During setup, each player also marks two secret mine squares on their own grid (written down beforehand for verification). If an attacker calls a mine square, the attacker drinks instead of the defender. Mines add a genuine risk to every call and punish reckless spray-and-pray searching - But verify the written records at game's end, because mine fraud is a court-martial offense.

Pro tips

Fill the fleet with beer or a weak mix, not straight liquor - Nine real shots per game is a design flaw, not a flex.
Track every call on paper from shot one; the game punishes memory, and memory is the first casualty of a good offense.
Break placement habits between games - Most players unconsciously rebuild the same fleet, and rematch opponents remember.
After a hit, probe in a straight line and reverse direction when you miss; it's the fastest kill pattern on a 5x5 board.
Laminate your boards or tape over the grid lines - Spilled hits erase marker grids, and soggy cardboard sinks faster than any fleet.
Open your search with a diagonal or checkerboard pattern; it can't miss the 4-glass battleship forever.

Where Battleshots fits on the shelf

  • Battleshots lands mid-table for intensity (6th of 17 challenge games), rated 4 out of 5.
  • It is one of the few games here that genuinely works with just 2 players, and it stays fun up to 4.
  • A typical session runs 20-40 min - a solid middle act for the evening.
  • Browse the full outdoor & challenge games shelf to compare all 17 games side by side.

A little history

Battleshots is a straightforward drinking adaptation of Battleship, the guessing game that began as a pencil-and-paper pastime in the early 20th century before Milton Bradley boxed it in 1967. When shot glasses replaced pegs is anyone's guess - Homemade Battleshots boards were a well-documented college craft project by the late 2000s, spread by photo forums and DIY blogs, and the pun in the name was presumably irresistible from day one.

Drink responsibly: A full fleet is nine drinks, so pour like it: beer or weak mixes in the glasses, water rounds between games, and no doubling fleet sizes without halving strength.
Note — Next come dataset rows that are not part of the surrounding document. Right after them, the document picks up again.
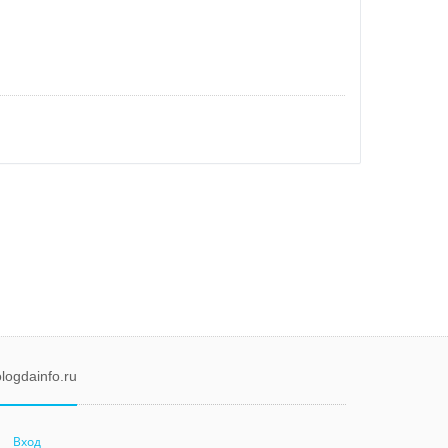
logdainfo.ru
Вход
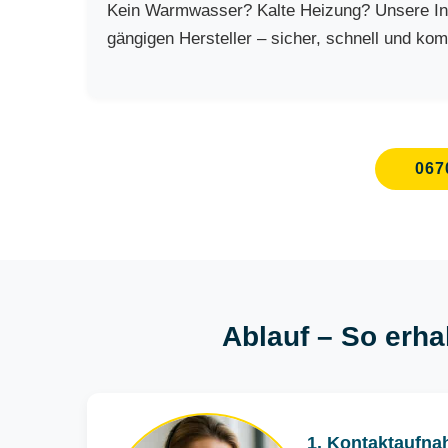
Kein Warmwasser? Kalte Heizung? Unsere Inst
gängigen Hersteller – sicher, schnell und kom
067
Ablauf – So erha
1. Kontaktaufna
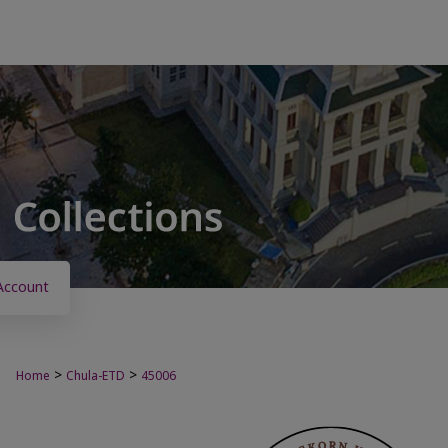
Account
>
>
Home
Chula-ETD
45006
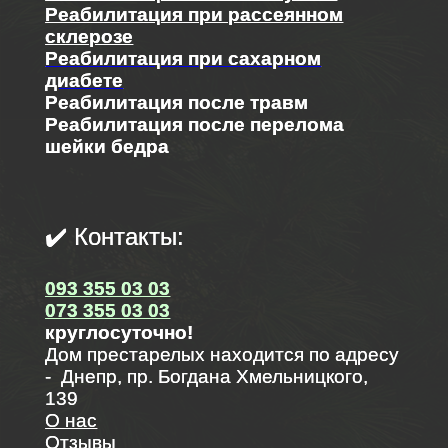
Реабилитация при рассеянном
склерозе
Реабилитация при сахарном
диабете
Реабилитация после травм
Реабилитация после перелома
шейки бедра
✔️ Контакты:
093 355 03 03
073 355 03 03
круглосуточно!
Дом престарелых находится по адресу
- Днепр, пр. Богдана Хмельницкого,
139
О нас
Отзывы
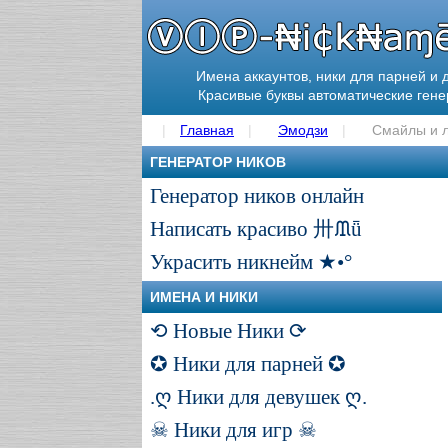
Имена аккаунтов, ники для парней и 
Красивые буквы автоматические ген
Главная
Эмодзи
Смайлы и 
ГЕНЕРАТОР НИКОВ
Генератор ников онлайн
Написать красиво 卅ᙢǖ
Украсить никнейм ★•°
ИМЕНА И НИКИ
⟲ Новые Ники ⟳
✪ Ники для парней ✪
.ღ Ники для девушек ღ.
☠ Ники для игр ☠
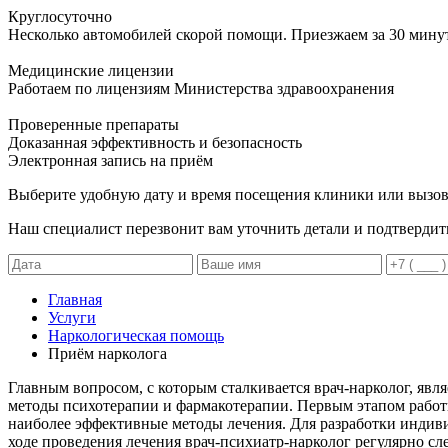
Круглосуточно
Несколько автомобилей скорой помощи. Приезжаем за 30 мину
Медицинские лицензии
Работаем по лицензиям Министерства здравоохранения
Проверенные препараты
Доказанная эффективность и безопасность
Электронная запись
на приём
Выберите удобную дату и время посещения клиники или вызов
Наш специалист перезвонит вам уточнить детали и подтвердит
Главная
Услуги
Наркологическая помощь
Приём нарколога
Главным вопросом, с которым сталкивается врач-нарколог, явл
методы психотерапии и фармакотерапии. Первым этапом работы
наиболее эффективные методы лечения. Для разработки индив
ходе проведения лечения врач-психиатр-нарколог регулярно сл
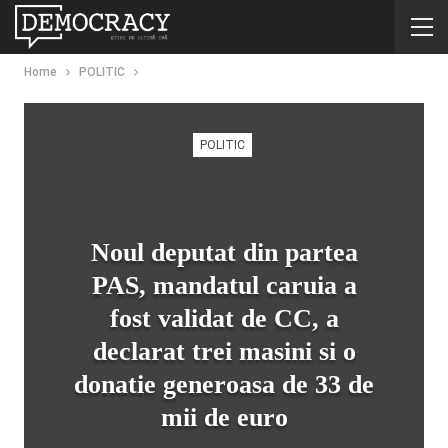
Home
POLITIC
POLITIC
Noul deputat din partea
PAS, mandatul caruia a
fost validat de CC, a
declarat trei masini si o
donatie generoasa de 33 de
mii de euro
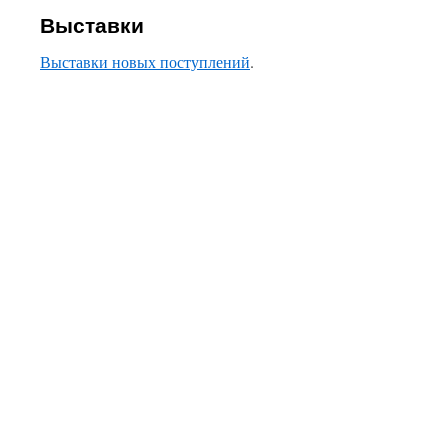
Выставки
Выставки новых поступлений
.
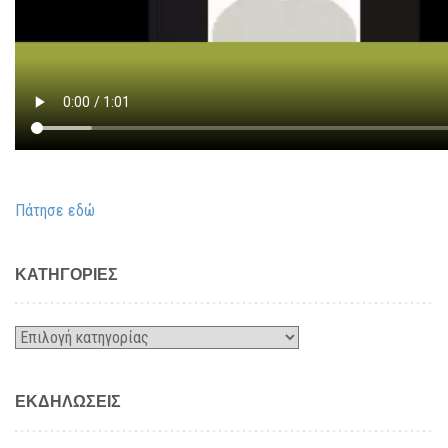
Πάτησε εδώ
KΑΤΗΓΟΡΊΕΣ
Kατηγορίες
ΕΚΔΗΛΏΣΕΙΣ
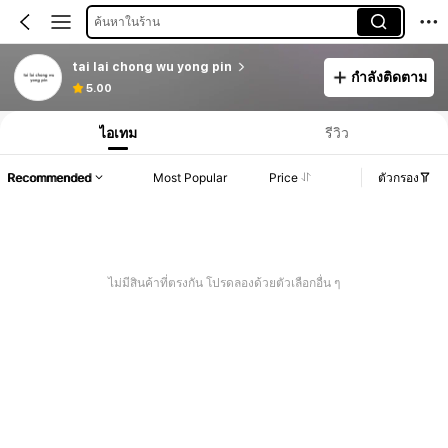
ค้นหาในร้าน
tai lai chong wu yong pin
กำลังติดตาม
5.00
ไอเทม
รีวิว
Recommended
Most Popular
Price
ตัวกรอง
ไม่มีสินค้าที่ตรงกัน โปรดลองด้วยตัวเลือกอื่น ๆ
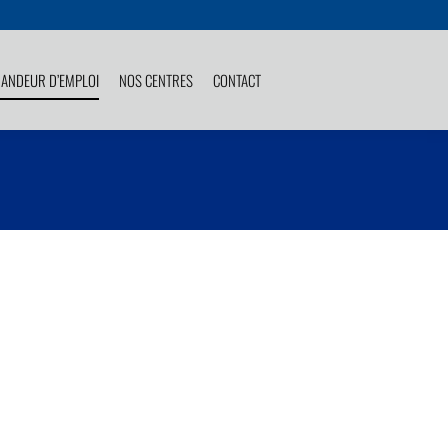
ANDEUR D’EMPLOI
NOS CENTRES
CONTACT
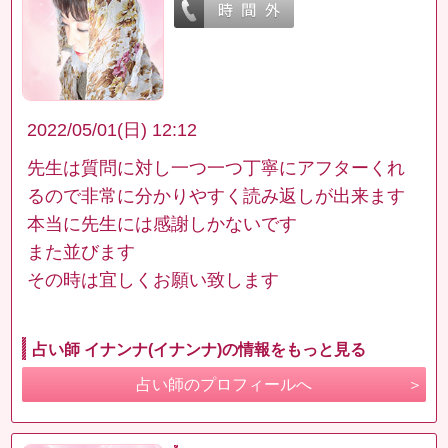
2022/05/01(日) 12:12
先生は質問に対し一つ一つ丁寧にアフターくれ
るので非常に分かりやすく読み返しが出来ます
本当に先生には感謝しかないです
また並びます
その時は宜しくお願い致します
占い師 イナンナ(イナンナ)の情報をもっと見る
占い師のプロフィールへ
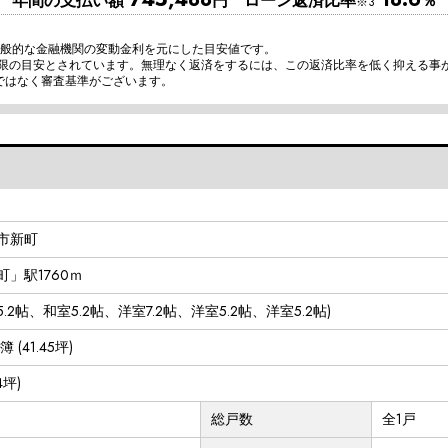
年間の支払い額
円 ローン返済比率
％
※3
一般的な金融機関の変動金利を元にした目安値です。
上限の目安とされています。無理なく返済をするには、この返済比率を低く抑える事
ではなく審査基準がございます。
市新町
」駅1760ｍ
DK15.2帖、和室5.2帖、洋室7.2帖、洋室5.2帖、洋室5.2帖)
簿 (41.45坪)
.4坪)
総戸数
全1戸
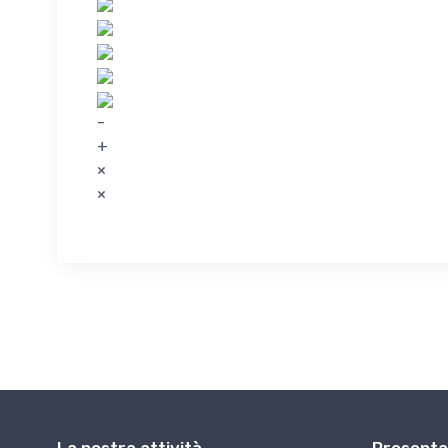
-
+
×
×
La nostra attività
Presenta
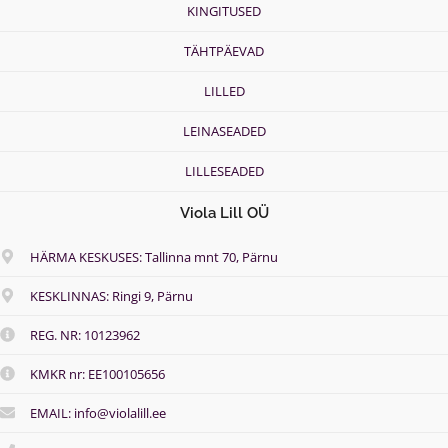
KINGITUSED
.
0
TÄHTPÄEVAD
0
€
LILLED
LEINASEADED
LILLESEADED
Viola Lill OÜ
HÄRMA KESKUSES: Tallinna mnt 70, Pärnu
KESKLINNAS: Ringi 9, Pärnu
REG. NR: 10123962
KMKR nr: EE100105656
EMAIL: info@violalill.ee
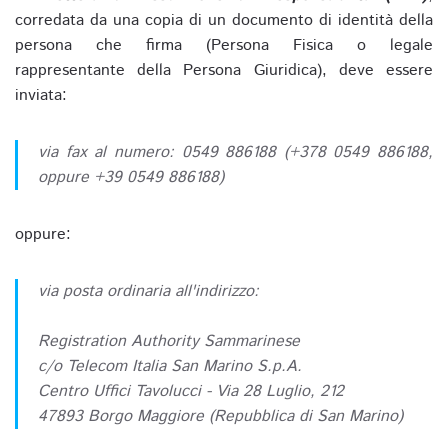
corredata da una copia di un documento di identità della
persona che firma (Persona Fisica o legale
rappresentante della Persona Giuridica), deve essere
inviata:
via fax al numero: 0549 886188 (+378 0549 886188,
oppure +39 0549 886188)
oppure:
via posta ordinaria all'indirizzo:
Registration Authority Sammarinese
c/o Telecom Italia San Marino S.p.A.
Centro Uffici Tavolucci - Via 28 Luglio, 212
47893 Borgo Maggiore (Repubblica di San Marino)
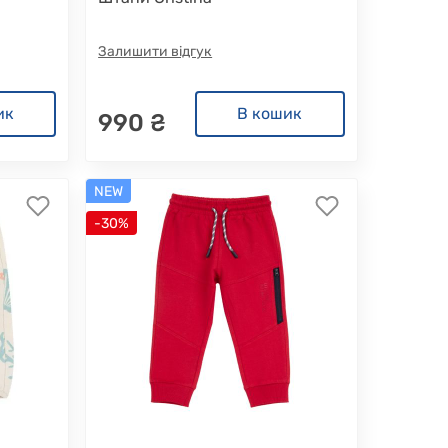
Залишити відгук
ик
В кошик
990 ₴
NEW
-30%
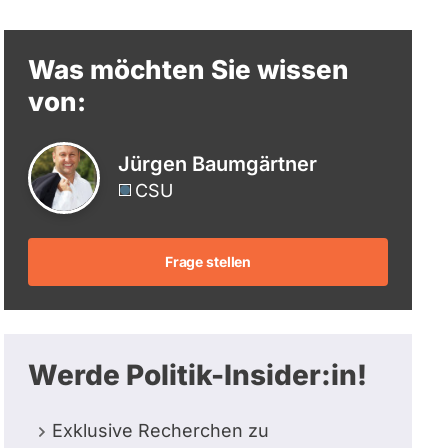
berücksichtigt.
Was möchten Sie wissen
von:
Jürgen Baumgärtner
CSU
Frage stellen
Werde Politik-Insider:in!
Exklusive Recherchen zu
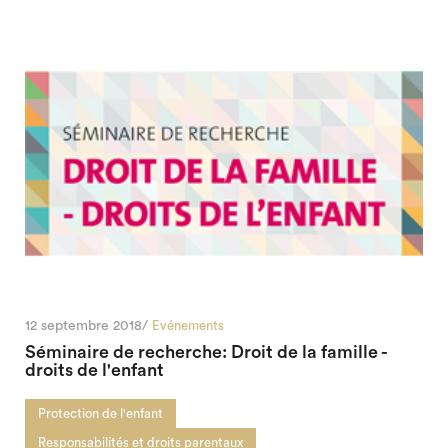
12 septembre 2018/
Evénements
Séminaire de recherche: Droit de la famille -
droits de l'enfant
Protection de l'enfant
Responsabilités et droits parentaux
Losing streaks concentrate the drinking on one person - Swap in a teammate or switch the loser's fleet to water refills, and keep food within reach of the war room. See our safety guide for pacing tips and alcohol-free versions.

Battleshots FAQ

What size grid do you use for Battleshots?
5x5 is the standard, and it's the right call: with a 4-3-2 fleet occupying nine of twenty-five squares, games run a brisk 15-25 calls per side. The classic 10x10 Battleship board is far too sparse for a drinking game - You'd spend forty turns hitting open water. If you want longer games, step up to 6x6 and add one small ship rather than going bigger.
What ships are in a Battleshots fleet?
The standard fleet is three ships totaling nine glasses: a battleship of four, a destroyer of three, and a patrol boat of two, each placed in a straight horizontal or vertical line with no overlaps. Some crews add a fourth two-glass ship on 6x6 boards. Whatever fleet you agree on, both players must place identical fleets - Asymmetric navies settle nothing.
What do you fill the shot glasses with?
Something light. Beer, cider, or a low-proof mixed drink are the smart standards, because a losing player drinks up to nine glasses in a single game. Straight-liquor fleets are the most common Battleshots mistake and end nights early. A good compromise: patrol boat and destroyer hold beer, and only the battleship's four glasses hold anything stronger - Diluted.
How do you stop people from lying about hits?
Two habits: empty glasses stay inverted on their squares, so the final board can be audited against the sink announcements, and each player writes their fleet's coordinates on a folded paper before the first shot. End-of-game verification takes ten seconds and keeps everyone honest. In practice the theater of 'you sank my battleship' is self-enforcing - Nobody wants to win by clerical fraud.
Can you play Battleshots with more than two players?
Yes, two good ways. Fleet Command puts two players per board sharing calls and hits, which halves each person's drinking and doubles the trash talk. Or run a bracket: multiple boards, quick 5x5 games, winners advance and losers refill glasses. True three-way free-for-alls technically work with three boards but drag badly - The bracket is the better party format.